Descripción del problema
Transcriba íntegramente, sin cambio alguno, el texto sobre la rampa del skatepark que figura a continuación.

Texto proporcionado

Salí rumbo a mis aposentos y pasé por el skatepark, ese lugar de superficies curvas hecho para rodar patinetas y patines podría también servir para que rebotaran pelotas de tenis. Entonces agarre de muro la rampa más alta. La función que convertía un muro plano a 90 grados de ángulo en un muro curvo propuso una ecuación exponencial. Empezó la partida, rebotes extraños recién conocidos, el universo había cambiado, pero el juego era el mismo.

Analicé la superficie de la rampa del Skatepark, trataba yo de descifrar la incógnita, el exponente de la potencia, ese esquivo pero obvio resultado que daba forma a la rampa. La diversión llegó de sobremanera cuando entendí lo siguiente:

Golpe abajo de la rampa aumenta la probabilidad de rebote a 90 grados del punto de contacto. Golpe superior lo bajaba a escasos 15 grados, muy cerca, por supuesto, del fin de la rampa y el comienzo del abismo. Abismo al que se fue varias veces la pelota y tuve que ir a recogerla.

Datos almacenados

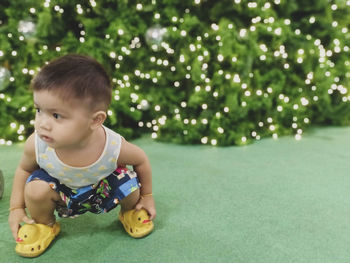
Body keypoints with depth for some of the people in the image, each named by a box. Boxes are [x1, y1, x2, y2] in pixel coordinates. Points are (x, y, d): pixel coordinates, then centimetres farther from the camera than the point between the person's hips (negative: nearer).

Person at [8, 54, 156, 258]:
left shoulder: (114, 147, -36)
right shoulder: (36, 145, -31)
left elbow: (142, 160, -13)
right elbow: (24, 169, -5)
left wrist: (147, 196, -1)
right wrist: (16, 208, -3)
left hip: (103, 187, -1)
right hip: (62, 192, 1)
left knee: (129, 186, -24)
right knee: (35, 190, -26)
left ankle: (130, 212, 14)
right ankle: (44, 225, 10)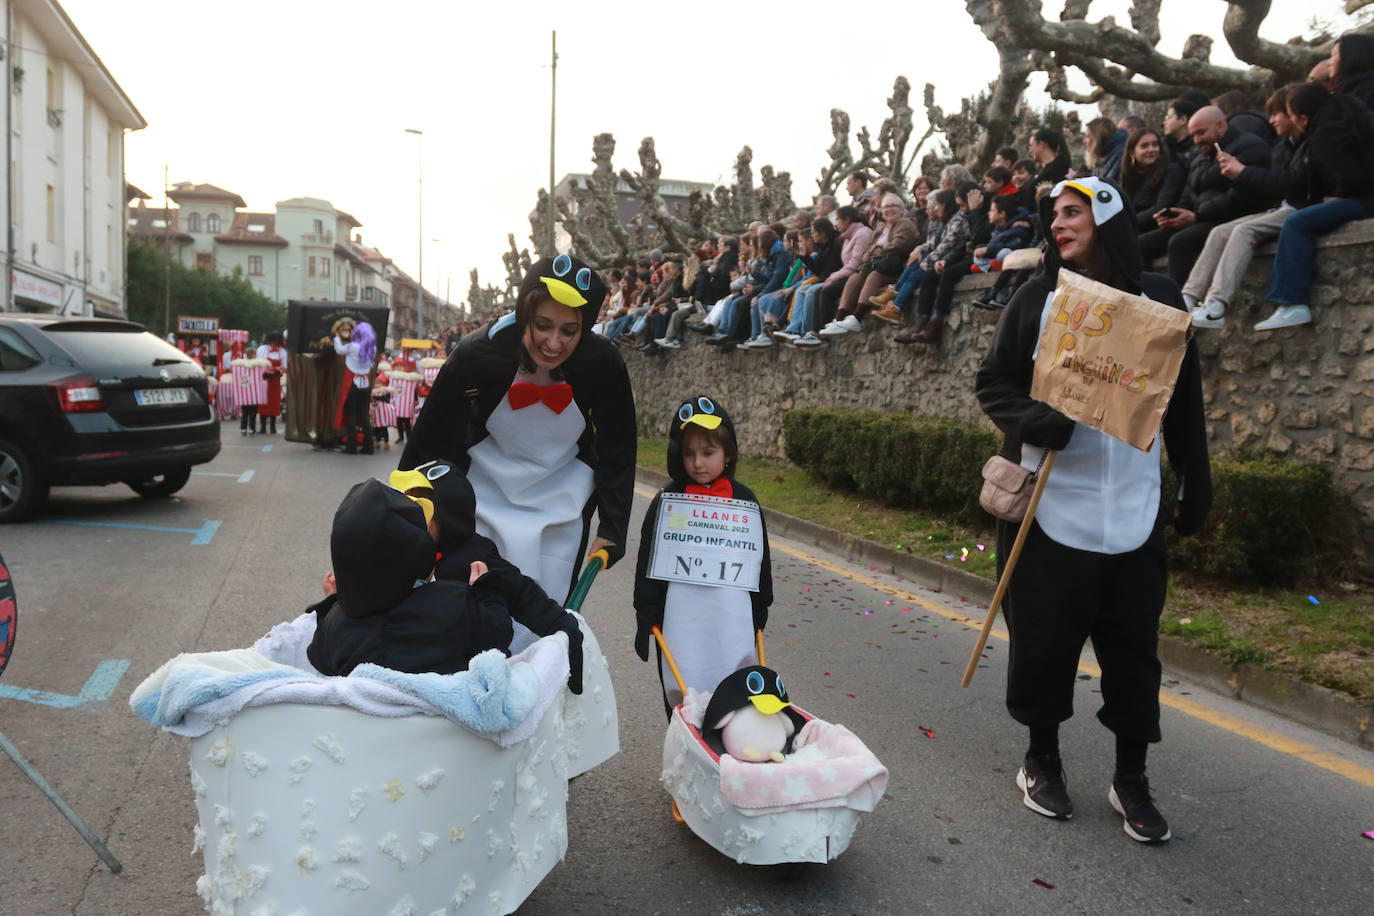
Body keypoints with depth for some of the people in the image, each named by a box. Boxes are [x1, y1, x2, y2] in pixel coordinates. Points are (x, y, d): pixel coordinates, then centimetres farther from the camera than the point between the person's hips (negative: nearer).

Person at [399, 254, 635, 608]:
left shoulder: (604, 363, -21)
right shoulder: (476, 354, -25)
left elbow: (617, 448, -6)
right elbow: (430, 442, -14)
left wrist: (612, 529, -8)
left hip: (562, 503, 1)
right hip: (485, 496, -1)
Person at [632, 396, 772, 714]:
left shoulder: (744, 499, 3)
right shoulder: (667, 500, -2)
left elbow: (760, 559, 11)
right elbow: (648, 562, 1)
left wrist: (759, 613, 13)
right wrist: (647, 618, -2)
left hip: (733, 617, 1)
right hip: (682, 619, -1)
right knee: (682, 696, 6)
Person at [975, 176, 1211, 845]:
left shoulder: (1158, 300, 5)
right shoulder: (1038, 296, 1)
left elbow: (1185, 403, 11)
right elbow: (992, 382, 1)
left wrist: (1196, 485, 11)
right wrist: (1034, 419, -19)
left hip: (1133, 511, 2)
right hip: (1050, 505, -1)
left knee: (1133, 644, 7)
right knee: (1044, 637, 6)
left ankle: (1130, 778, 25)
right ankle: (1041, 760, 28)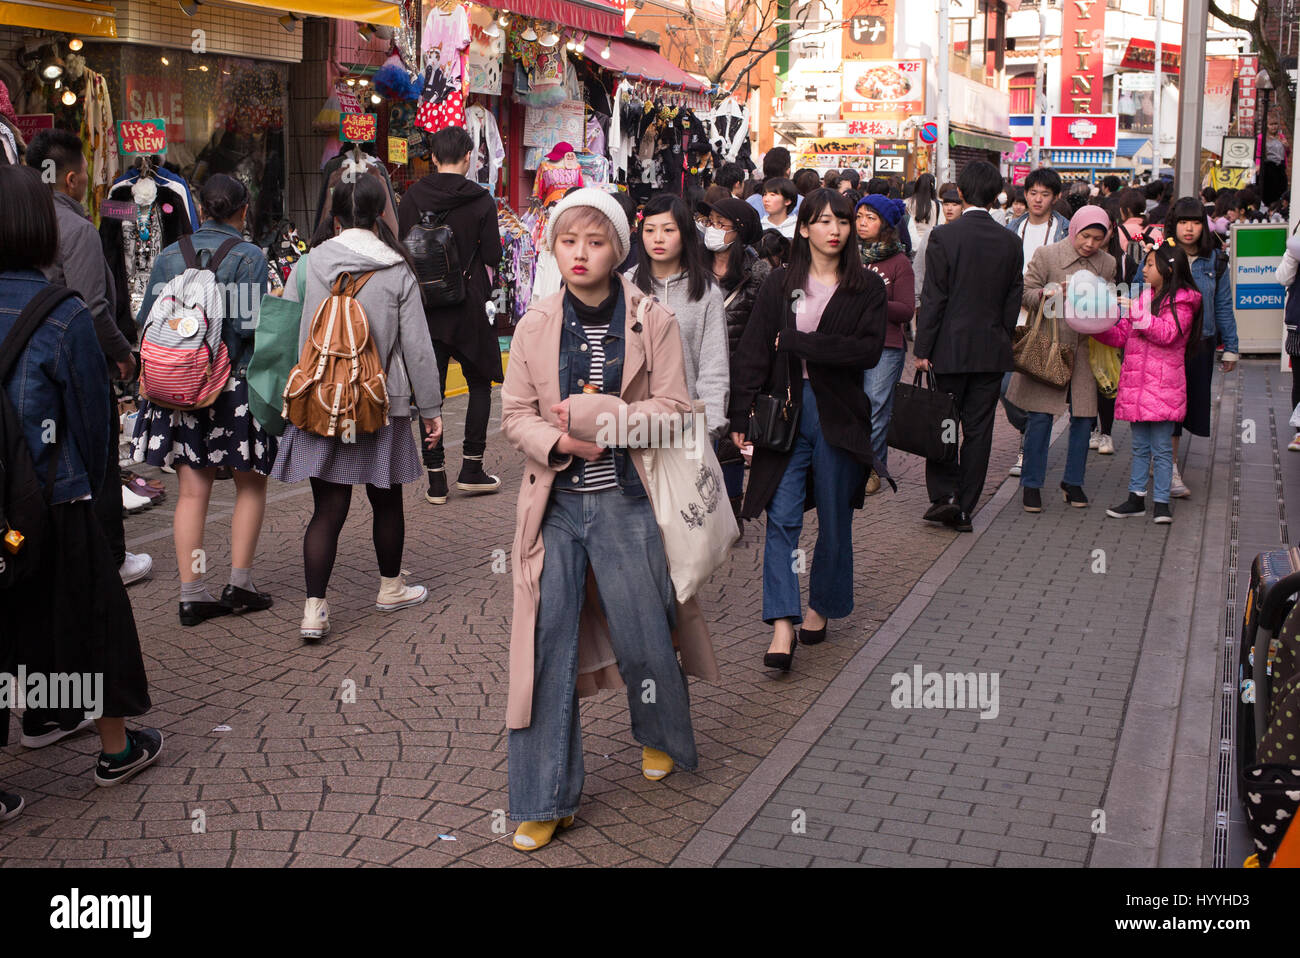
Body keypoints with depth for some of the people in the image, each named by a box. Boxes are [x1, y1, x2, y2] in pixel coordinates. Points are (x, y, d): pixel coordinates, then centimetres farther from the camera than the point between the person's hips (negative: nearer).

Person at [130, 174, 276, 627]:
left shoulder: (170, 256, 5)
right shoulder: (248, 256, -8)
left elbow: (148, 321, 6)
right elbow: (251, 327, -15)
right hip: (236, 384, -4)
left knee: (192, 491, 7)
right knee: (251, 485, 12)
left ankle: (191, 592, 6)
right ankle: (239, 583, 9)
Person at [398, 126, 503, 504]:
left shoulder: (412, 197, 1)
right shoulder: (480, 200, -5)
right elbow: (490, 259, -3)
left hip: (424, 306, 2)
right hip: (467, 306, -2)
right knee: (480, 383, 13)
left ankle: (435, 479, 5)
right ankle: (471, 469, 10)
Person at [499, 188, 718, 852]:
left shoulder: (653, 322, -2)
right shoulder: (535, 326, 3)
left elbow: (673, 411, -6)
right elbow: (515, 415, 4)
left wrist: (599, 413, -18)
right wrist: (559, 441, -16)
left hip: (626, 501, -1)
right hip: (556, 501, 2)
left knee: (644, 636, 9)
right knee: (548, 643, 1)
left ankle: (661, 738, 42)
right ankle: (544, 801, 11)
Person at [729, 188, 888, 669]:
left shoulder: (867, 287, 3)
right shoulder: (779, 285, 6)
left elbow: (869, 350, -11)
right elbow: (753, 351, 1)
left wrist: (798, 344, -12)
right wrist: (740, 415, -8)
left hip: (839, 416, 0)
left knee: (834, 520, 10)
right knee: (782, 518, -8)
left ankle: (820, 606, 29)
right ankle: (783, 625, -10)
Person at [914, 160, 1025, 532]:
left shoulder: (943, 237, -10)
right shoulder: (1010, 242, 1)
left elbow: (933, 299, -10)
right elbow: (1013, 300, 6)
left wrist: (922, 349, -6)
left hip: (950, 348, -3)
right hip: (992, 351, 3)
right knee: (978, 429, 8)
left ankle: (944, 494, -1)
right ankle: (965, 509, 12)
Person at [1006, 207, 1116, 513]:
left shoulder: (1107, 263, 8)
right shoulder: (1046, 254, -3)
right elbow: (1025, 294, -3)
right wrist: (1051, 295, -21)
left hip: (1084, 350, 4)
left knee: (1083, 418, 6)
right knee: (1040, 416, -4)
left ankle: (1073, 482, 22)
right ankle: (1031, 484, 8)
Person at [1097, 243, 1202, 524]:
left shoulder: (1181, 302, -5)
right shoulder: (1144, 298, 18)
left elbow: (1167, 334, -19)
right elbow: (1121, 335, 16)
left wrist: (1139, 312, -21)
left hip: (1162, 385, -7)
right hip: (1136, 383, 7)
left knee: (1162, 448, -3)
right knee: (1140, 446, 12)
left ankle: (1162, 502, 2)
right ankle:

Área de respuesta
Salí rumbo a mis aposentos y pasé por el skatepark, ese lugar de superficies curvas hecho para rodar patinetas y patines podría también servir para que rebotaran pelotas de tenis. Entonces agarre de muro la rampa más alta. La función que convertía un muro plano a 90 grados de ángulo en un muro curvo propuso una ecuación exponencial. Empezó la partida, rebotes extraños recién conocidos, el universo había cambiado, pero el juego era el mismo.

Analicé la superficie de la rampa del Skatepark, trataba yo de descifrar la incógnita, el exponente de la potencia, ese esquivo pero obvio resultado que daba forma a la rampa. La diversión llegó de sobremanera cuando entendí lo siguiente:

Golpe abajo de la rampa aumenta la probabilidad de rebote a 90 grados del punto de contacto. Golpe superior lo bajaba a escasos 15 grados, muy cerca, por supuesto, del fin de la rampa y el comienzo del abismo. Abismo al que se fue varias veces la pelota y tuve que ir a recogerla.